Vingt minutes s’écoulèrent. Puis l’individu vit une silhouette humaine sortir de la maison de Mme  Fafard, gagner le trottoir et prendre la direction de la rue Sainte-Catherine.

L’individu s’élança aussitôt, traversa la chaussée et courut sur les pas de celui qu’il put alors reconnaître pour un tout jeune homme.

La minute suivante il abordait ce dernier disant :

— Pardon, monsieur. Voulez-vous avoir l’obligeance de me donner une allumette ? En même temps il exhibait un bout de cigare éteint.

Le jeune homme s’était arrête, avait écouté l’homme avec attention et avait répondu d’une voix fraîche :

— Avec plaisir, monsieur.

Il fouilla sa poche de veste de laquelle il tira une jolie boite d’allumettes.

À ce moment le visage du jeune homme se trouva nettement éclairée par une lampe électrique toute proche.

L’autre dévisagea curieusement le jeune inconnu et ses traits manifestèrent de la surprise.

Cet inconnu était, en effet, un tout jeune homme. On eût douté qu’il dépassât vingt ans. Imberbe, le visage ovale et rosé, les lèvres rouges, les yeux noirs et brillants, c’était un jeune et très joli garçon. Et il était très chic dans un complet de nuance grise, avec chapeau melon noir, bien cravaté, ganté de gris et la canne à la main. C’était une élégance, quoi ! Et l’espion ne put que manifester une certaine admiration. Tout de même il essaya de jouer au plus fin.

— Tiens ! tiens ! fit-il tout à coup avec une familiarité qui parut surprendre fort l’élégant jeune homme, savez-vous qu’on se connaît, mon ami ?
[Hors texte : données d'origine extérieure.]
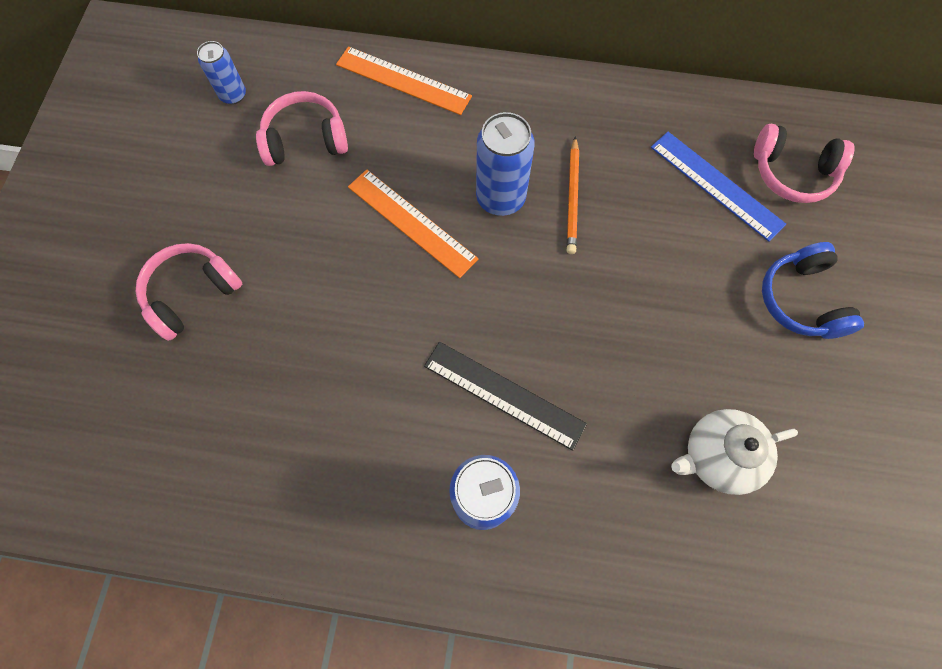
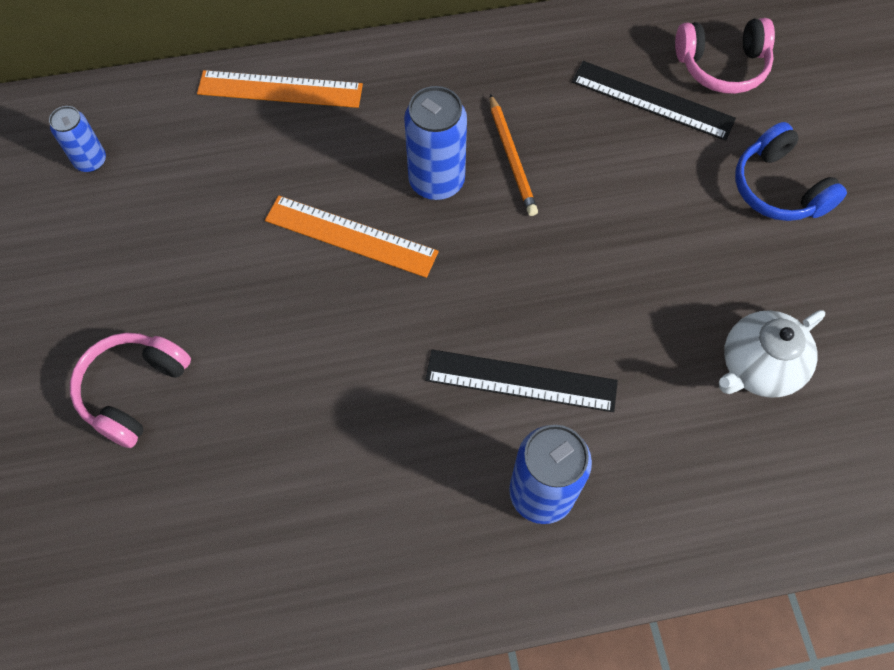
camera: 20 degrees left, 5 degrees down
(305, 140) = (195, 185): pink headphones -> none
(716, 185) = (652, 100): blue ruler -> black ruler

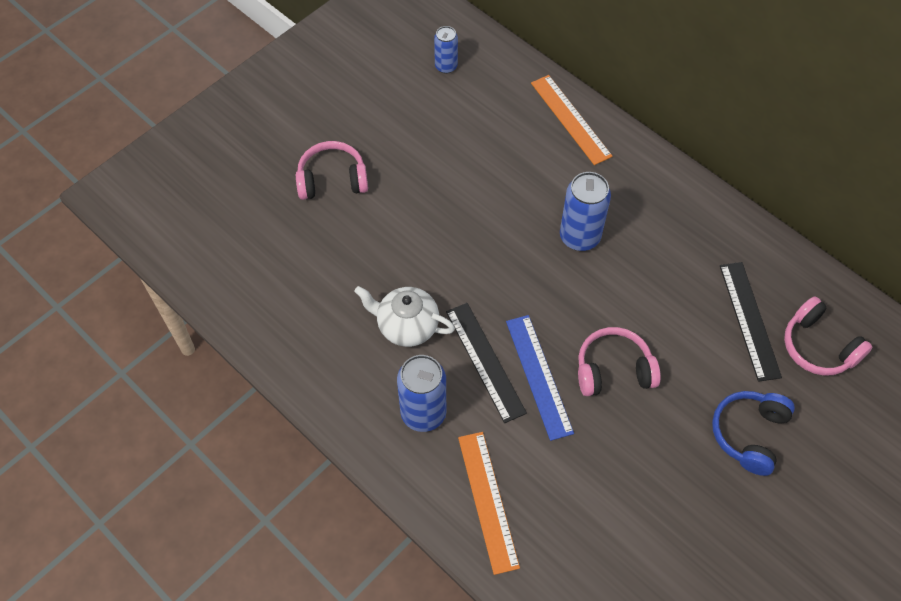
camera: 55 degrees right, 5 degrees down
(351, 236) = (505, 217): orange ruler -> orange ruler (487, 501)
(512, 157) = (632, 266): orange pencil -> none
(579, 337) = (538, 376): none -> blue ruler
(623, 259) = (613, 370): none -> pink headphones
(758, 367) = (601, 490): white teapot -> white teapot (406, 326)

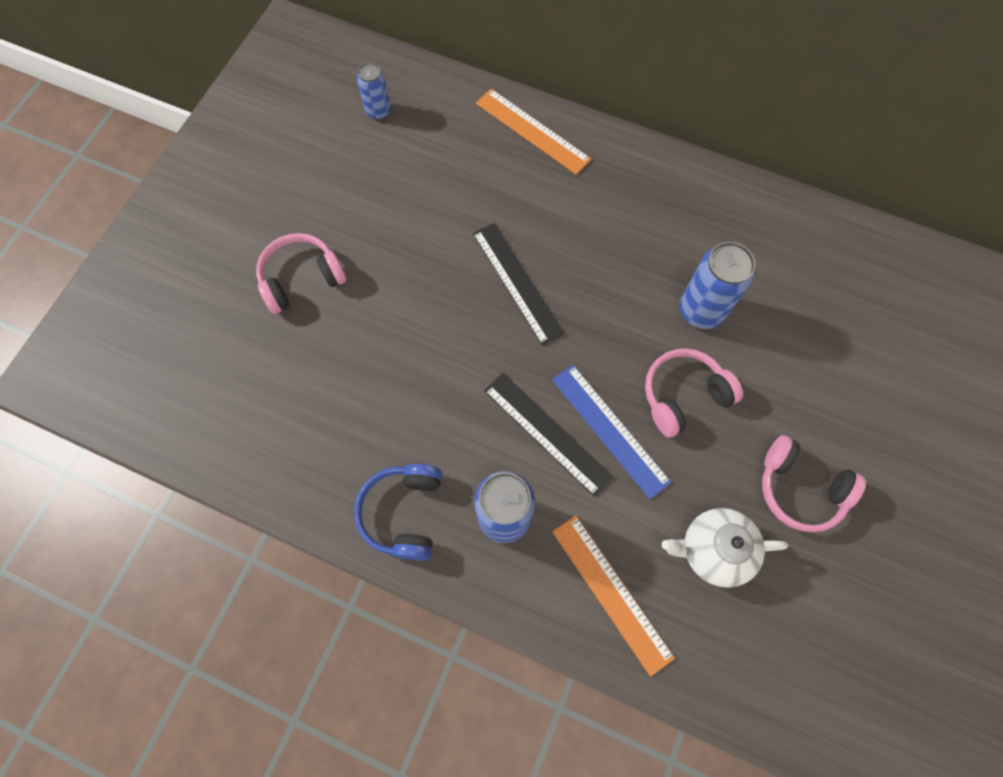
camera: 20 degrees left, 10 degrees up
(406, 326) = (447, 422): white teapot -> white teapot (713, 550)
(579, 237) = (592, 259): blue can -> blue can (701, 310)
(749, 320) = (796, 293): black ruler -> black ruler (517, 282)
(749, 434) = (844, 418): blue headphones -> blue headphones (403, 513)
(818, 346) = (873, 299): pink headphones -> pink headphones (800, 489)

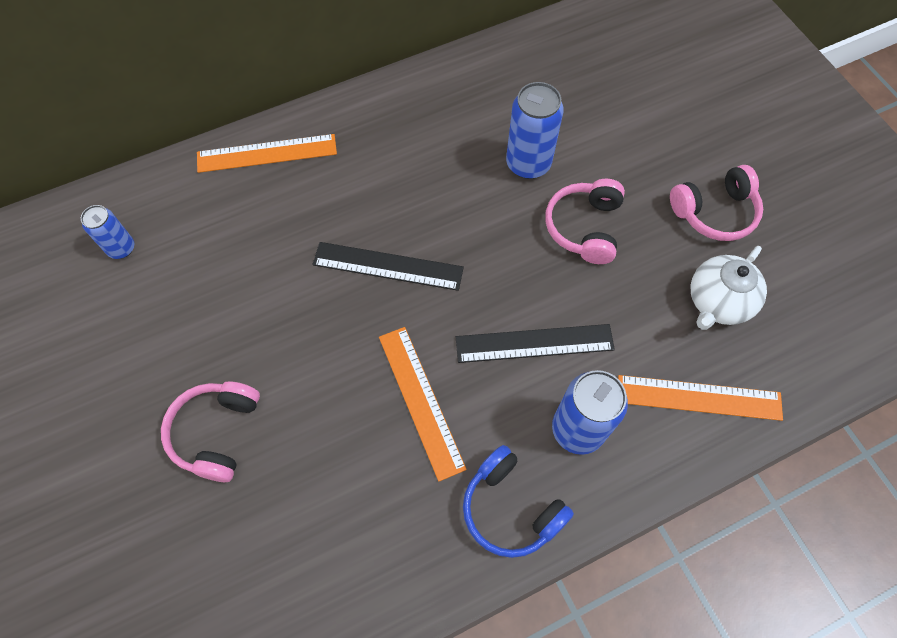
camera: 50 degrees left, 5 degrees down
(432, 388) = (420, 401): none -> orange ruler
(609, 430) = (569, 297): blue ruler -> none

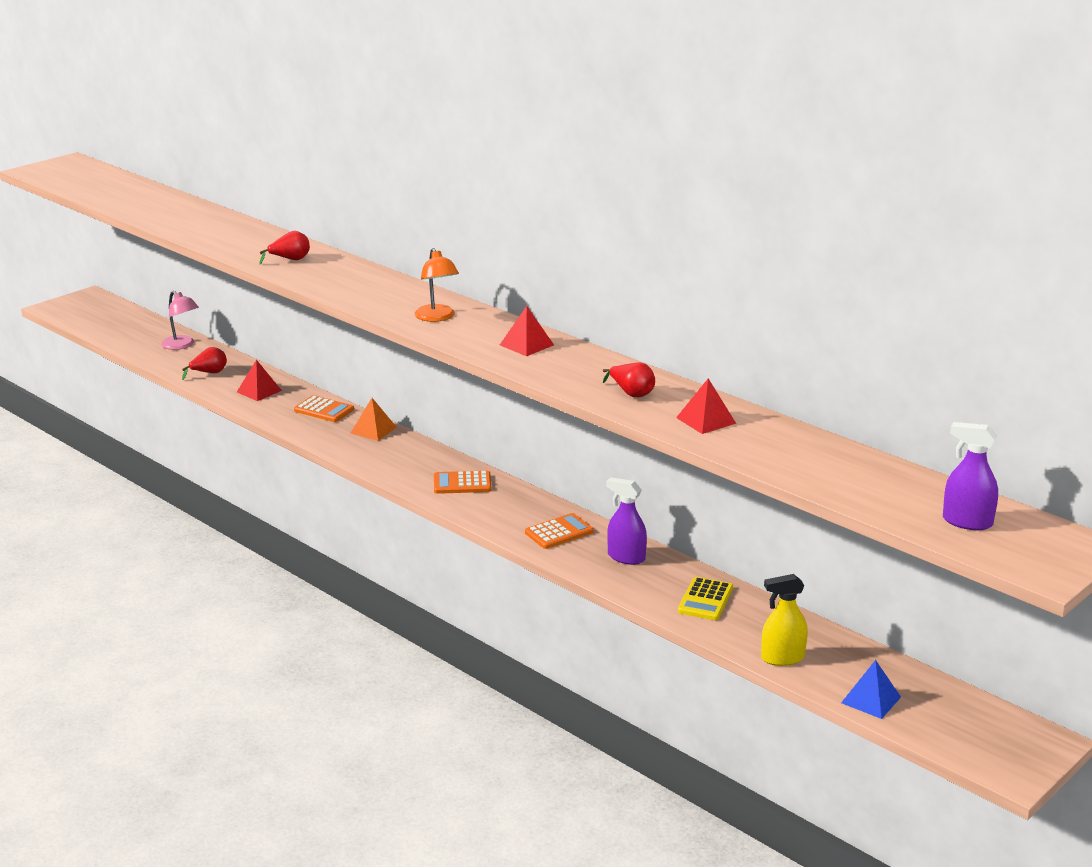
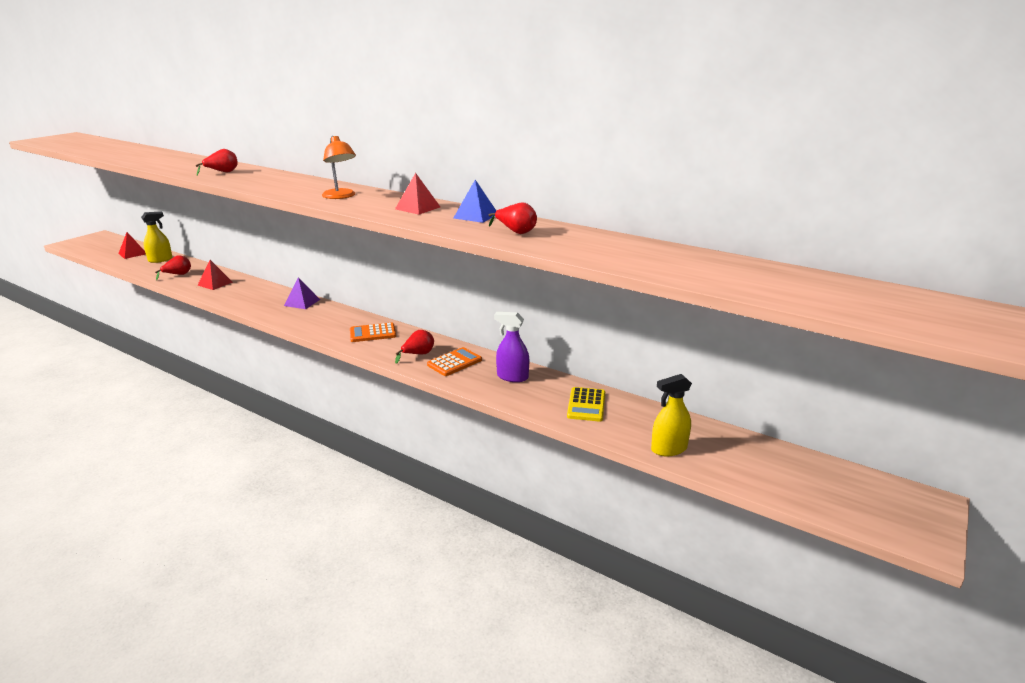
camera: 10 degrees left, 0 degrees up
(182, 345) = (160, 260): pink lamp -> yellow spray bottle
(324, 410) = (264, 292): orange calculator -> none
(373, 430) = (302, 302): orange pyramid -> purple pyramid
(515, 518) = (418, 354): none -> red pear
(706, 420) = (588, 245): red pyramid -> red pyramid (132, 253)
(871, 700) = (760, 479): blue pyramid -> blue pyramid (476, 216)
(967, 522) = (877, 303): purple spray bottle -> none

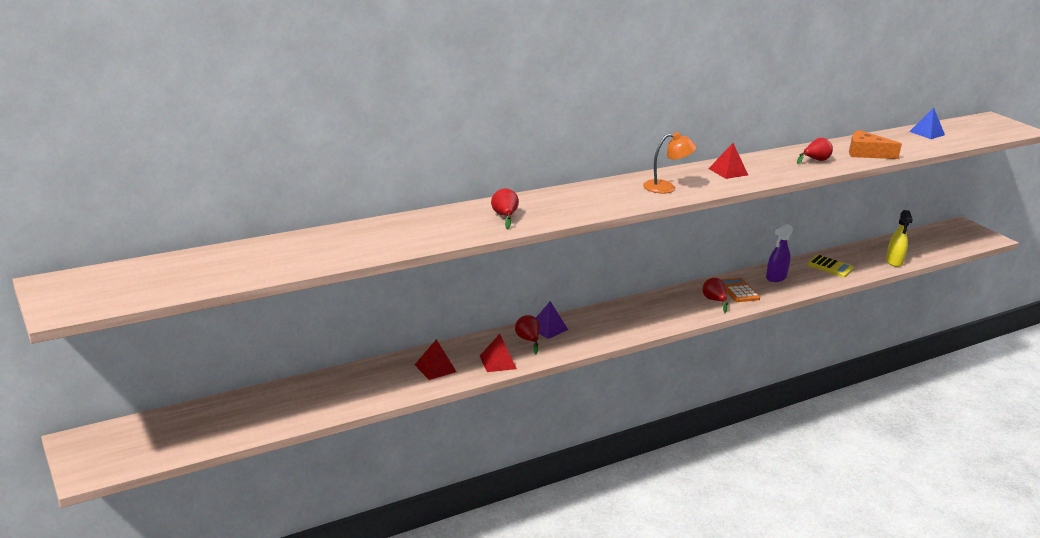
camera: 65 degrees left, 0 degrees up
(132, 253) = (229, 416): red pyramid -> red pyramid (498, 362)
(160, 260) = (290, 396): yellow spray bottle -> none
(178, 275) = (374, 389): red pear -> red pear (528, 340)
(372, 333) = (656, 310): orange calculator -> none
(476, 216) = (765, 161): blue pyramid -> blue pyramid (927, 133)
(593, 250) = (866, 153): none -> orange cheese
— C’est possible, répondit le jeune homme avec un fin sourire. Mais il est fort possible aussi que vous me preniez pour un autre. Mais pour éviter une erreur, qui pourrait vous être désagréable, voici ma carte, monsieur !

— Et d’un beau porte-cartes en or, le jeune homme avait tiré et tendu un petit carré de carton.

L’espion saisit la carte et lut, non sans la plus grande stupéfaction :

William Benjamin, Jr.
Broker — Chicago.

Et il demeurait sans voix et comme médusé devant la carte d’affaires de l’Américain, quand un petit rire argentin et quelque peu narquois doucement égrené dans la nuit le tira de son saisissement. Il releva les yeux et vit l’étrange jeune homme s’éloigner d’un pas alerte en balançant avec une grâce incontestable sa légère canne.